Just to reiterate, running "example"."fn_NormaliseFoo" fails after the first row; however, manually running the contents works as expected.
fn_NormalizeFoo() is described as:
a separate function fn_NormalizeFoo() that processes
some data and then calls fn_SetFoo() for each record it has processed.
However, the code shown for fn_NormaliseFoo is declared in the SQL language so it's not procedural, and therefore it can't do what is claimed. It can just run one query and returns its results (or nothing if no results). Such code has to be compatible with inlining into the calling query.
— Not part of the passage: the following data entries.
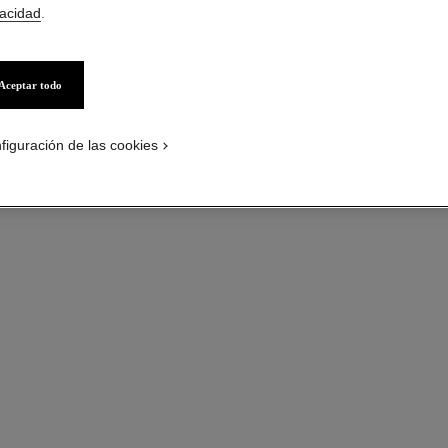
vacidad
.
quilates
sión tamaño estándar
Más información
Ref. J13161
Aceptar todo
Precio bajo solici
figuración de las cookies
variante
(2)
So the first problem is that fn_NormaliseFoo is declared as returning void but it's not compatible with the fact that it's a SELECT. Normally the function creation shouldn't even be accepted by the interpreter of the sql language.
Example:
CREATE FUNCTION f(int) returns void as 'select $1;' language sql;
This fails with:
ERROR: return type mismatch in function declared to return void
DETAIL: Actual return type is integer.
A second problem would be that fn_SetFoo is likely to be called only once, which is what I understand from the question's "the process stop after the first record". Despite the call being in the select list of a query with some joined tables that presumably produce N rows, there's no reason that can be seen here for the SQL engine to call it N times. Better for it call it only once and affect the same result to every row formed as the output of the query.
It looks a bit like you're using sql in spite of plpgsql. To make sure that a function is call N times, loop N times in procedural code and that will be guaranteed to work.